WHAT IS REQUIRED »
Transcribe everything in the records below, from the line containing "with other technologies." down to the line containing "Here is a brief", including both of those lines and nothing else.

RECORD SET »
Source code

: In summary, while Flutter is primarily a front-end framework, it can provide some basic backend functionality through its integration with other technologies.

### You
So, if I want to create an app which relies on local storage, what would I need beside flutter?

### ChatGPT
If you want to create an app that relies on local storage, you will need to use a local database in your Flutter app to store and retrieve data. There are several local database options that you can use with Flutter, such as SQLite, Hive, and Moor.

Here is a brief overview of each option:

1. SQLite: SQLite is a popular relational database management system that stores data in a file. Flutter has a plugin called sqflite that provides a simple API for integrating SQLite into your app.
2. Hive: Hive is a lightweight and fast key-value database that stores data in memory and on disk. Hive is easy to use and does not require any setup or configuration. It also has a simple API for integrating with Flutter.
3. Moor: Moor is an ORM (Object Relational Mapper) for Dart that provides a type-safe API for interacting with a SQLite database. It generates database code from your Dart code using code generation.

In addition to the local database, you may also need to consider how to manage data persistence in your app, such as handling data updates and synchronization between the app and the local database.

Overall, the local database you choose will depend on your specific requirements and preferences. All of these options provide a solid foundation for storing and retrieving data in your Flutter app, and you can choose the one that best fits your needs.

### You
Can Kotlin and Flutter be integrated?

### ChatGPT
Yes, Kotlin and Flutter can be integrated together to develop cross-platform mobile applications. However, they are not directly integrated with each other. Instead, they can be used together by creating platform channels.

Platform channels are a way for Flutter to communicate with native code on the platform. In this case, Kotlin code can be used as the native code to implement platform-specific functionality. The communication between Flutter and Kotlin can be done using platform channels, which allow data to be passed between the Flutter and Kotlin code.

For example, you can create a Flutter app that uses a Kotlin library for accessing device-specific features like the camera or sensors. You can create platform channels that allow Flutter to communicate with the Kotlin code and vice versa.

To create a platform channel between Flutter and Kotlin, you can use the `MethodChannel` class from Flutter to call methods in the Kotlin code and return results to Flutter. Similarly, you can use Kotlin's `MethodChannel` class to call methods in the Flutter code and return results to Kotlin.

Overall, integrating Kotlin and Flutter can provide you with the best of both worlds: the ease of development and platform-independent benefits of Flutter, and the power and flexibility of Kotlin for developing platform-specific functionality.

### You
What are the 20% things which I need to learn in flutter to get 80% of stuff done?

TASK RESULT »
: In summary, while Flutter is primarily a front-end framework, it can provide some basic backend functionality through its integration with other technologies.

### You
So, if I want to create an app which relies on local storage, what would I need beside flutter?

### ChatGPT
If you want to create an app that relies on local storage, you will need to use a local database in your Flutter app to store and retrieve data. There are several local database options that you can use with Flutter, such as SQLite, Hive, and Moor.

Here is a brief overview of each option:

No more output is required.